My overall impression about her:
She will be loyal to you only if she loves you. Based on this she will do anything for you. She is very demanding and fussy. She is very selfish and thinks she is right in everything. She is a perfectionist and you cannot find the truth in her when she is after something. She will sacrifice anything to achieve what she needs. She does not hesitate to lie to reach her goal. She is very cunning and has full ability to plane her moves well ahead. She betrayed her husband and had a relationship with me. At the end of her relationship with me she betrayed both her husband and me and fall in love with other person. She is very dangerous and she will take revenge for every little mistake you does. She will never respect your feelings but she will always demand to get respected on her feelings. It is almost impossible to convince her you think are right. She will never express fully her thoughts instead she always hides some. Diplomacy is not a word she understands. She always crates chaos based on her own thoughts. She will keep her fights alive and she will always create a reason to fight. She loses her temper very quickly. If she loses her trust on you she will never respect you with little dignity. If she gets hurt from you she will hurt you forever. If she loses her faith in you she will drop you like hot potato with full misery. You must be always with her without bit of privacy.
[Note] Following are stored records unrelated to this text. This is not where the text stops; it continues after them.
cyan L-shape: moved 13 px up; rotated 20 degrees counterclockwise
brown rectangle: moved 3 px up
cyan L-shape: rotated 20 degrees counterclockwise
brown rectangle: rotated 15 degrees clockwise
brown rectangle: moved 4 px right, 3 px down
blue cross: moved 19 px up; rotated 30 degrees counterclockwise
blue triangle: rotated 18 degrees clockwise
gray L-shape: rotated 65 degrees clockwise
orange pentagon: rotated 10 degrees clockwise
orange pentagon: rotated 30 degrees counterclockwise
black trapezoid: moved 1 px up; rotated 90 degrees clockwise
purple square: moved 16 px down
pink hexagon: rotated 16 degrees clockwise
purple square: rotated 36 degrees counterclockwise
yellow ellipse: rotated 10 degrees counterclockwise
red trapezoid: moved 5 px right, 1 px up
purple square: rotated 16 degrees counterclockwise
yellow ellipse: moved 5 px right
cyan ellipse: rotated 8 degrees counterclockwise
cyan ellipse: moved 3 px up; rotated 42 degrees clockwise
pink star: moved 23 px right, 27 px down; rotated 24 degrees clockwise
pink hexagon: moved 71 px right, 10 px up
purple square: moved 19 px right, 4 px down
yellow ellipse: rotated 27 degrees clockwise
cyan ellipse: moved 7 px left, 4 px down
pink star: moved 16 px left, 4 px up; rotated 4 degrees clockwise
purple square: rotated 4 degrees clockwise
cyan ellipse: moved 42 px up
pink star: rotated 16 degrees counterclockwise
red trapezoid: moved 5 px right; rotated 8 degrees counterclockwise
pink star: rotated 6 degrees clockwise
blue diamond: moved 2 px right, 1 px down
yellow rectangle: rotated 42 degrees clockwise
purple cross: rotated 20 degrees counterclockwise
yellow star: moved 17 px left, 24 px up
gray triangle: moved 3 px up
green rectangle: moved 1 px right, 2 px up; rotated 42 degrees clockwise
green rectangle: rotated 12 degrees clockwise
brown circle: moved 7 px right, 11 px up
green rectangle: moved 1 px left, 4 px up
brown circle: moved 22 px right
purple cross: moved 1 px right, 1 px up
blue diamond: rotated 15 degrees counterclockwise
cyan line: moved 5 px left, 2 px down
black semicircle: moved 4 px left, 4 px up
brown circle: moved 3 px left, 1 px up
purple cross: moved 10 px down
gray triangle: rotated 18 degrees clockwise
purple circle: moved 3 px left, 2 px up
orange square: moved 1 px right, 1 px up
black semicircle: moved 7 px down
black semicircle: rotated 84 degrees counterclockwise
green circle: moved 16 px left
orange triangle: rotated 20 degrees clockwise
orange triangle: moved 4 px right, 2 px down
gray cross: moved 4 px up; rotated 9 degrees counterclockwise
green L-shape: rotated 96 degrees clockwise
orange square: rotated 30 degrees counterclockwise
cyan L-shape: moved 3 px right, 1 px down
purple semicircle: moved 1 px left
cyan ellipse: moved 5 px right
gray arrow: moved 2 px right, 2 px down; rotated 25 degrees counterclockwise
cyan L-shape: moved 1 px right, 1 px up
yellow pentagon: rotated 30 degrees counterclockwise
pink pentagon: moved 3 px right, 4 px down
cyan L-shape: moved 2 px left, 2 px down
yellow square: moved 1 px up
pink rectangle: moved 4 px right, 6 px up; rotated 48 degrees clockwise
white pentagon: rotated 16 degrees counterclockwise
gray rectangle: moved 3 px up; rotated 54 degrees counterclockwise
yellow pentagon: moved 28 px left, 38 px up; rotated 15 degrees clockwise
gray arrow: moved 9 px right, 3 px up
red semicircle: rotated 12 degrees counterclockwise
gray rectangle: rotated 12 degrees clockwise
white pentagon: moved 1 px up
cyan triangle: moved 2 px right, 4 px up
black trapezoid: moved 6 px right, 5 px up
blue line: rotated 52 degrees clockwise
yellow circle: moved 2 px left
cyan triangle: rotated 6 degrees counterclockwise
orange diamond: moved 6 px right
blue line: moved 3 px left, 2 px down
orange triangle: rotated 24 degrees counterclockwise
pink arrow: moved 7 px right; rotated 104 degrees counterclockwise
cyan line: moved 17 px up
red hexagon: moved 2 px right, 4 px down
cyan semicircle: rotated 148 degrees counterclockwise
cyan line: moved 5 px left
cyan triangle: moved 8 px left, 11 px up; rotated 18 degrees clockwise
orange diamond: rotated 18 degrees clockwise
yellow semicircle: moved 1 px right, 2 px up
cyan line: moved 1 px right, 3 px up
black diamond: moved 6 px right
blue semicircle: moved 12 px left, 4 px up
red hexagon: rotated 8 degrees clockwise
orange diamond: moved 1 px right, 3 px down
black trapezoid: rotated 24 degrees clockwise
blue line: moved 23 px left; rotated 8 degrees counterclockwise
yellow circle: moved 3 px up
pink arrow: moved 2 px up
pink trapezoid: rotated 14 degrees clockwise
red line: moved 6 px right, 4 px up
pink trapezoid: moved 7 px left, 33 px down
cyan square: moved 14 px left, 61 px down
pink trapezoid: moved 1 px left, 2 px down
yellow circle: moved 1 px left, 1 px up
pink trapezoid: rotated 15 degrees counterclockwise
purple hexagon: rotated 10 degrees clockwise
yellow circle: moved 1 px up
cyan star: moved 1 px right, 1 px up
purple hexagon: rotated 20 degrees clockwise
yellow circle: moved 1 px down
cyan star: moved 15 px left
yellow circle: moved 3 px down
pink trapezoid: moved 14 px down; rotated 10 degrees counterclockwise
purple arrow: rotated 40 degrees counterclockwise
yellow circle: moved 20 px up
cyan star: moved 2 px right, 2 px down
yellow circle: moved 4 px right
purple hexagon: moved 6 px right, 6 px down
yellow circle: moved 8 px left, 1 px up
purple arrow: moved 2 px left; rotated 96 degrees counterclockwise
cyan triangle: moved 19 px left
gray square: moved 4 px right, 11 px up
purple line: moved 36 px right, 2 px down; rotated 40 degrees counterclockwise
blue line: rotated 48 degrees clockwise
She has very high expectations and you must be fully committed to her. As long as things move accordingly with her wishes, she will be a nice loving wife for you. If you betray her once and stay with her, she will betray you badly all life long. You can only love her or hates her. It is impossible to find a middle ground with her and therefore in my case I must hate her for ever.
My advice: If you hurt her leave her immediately.
She will never excuse you for anything.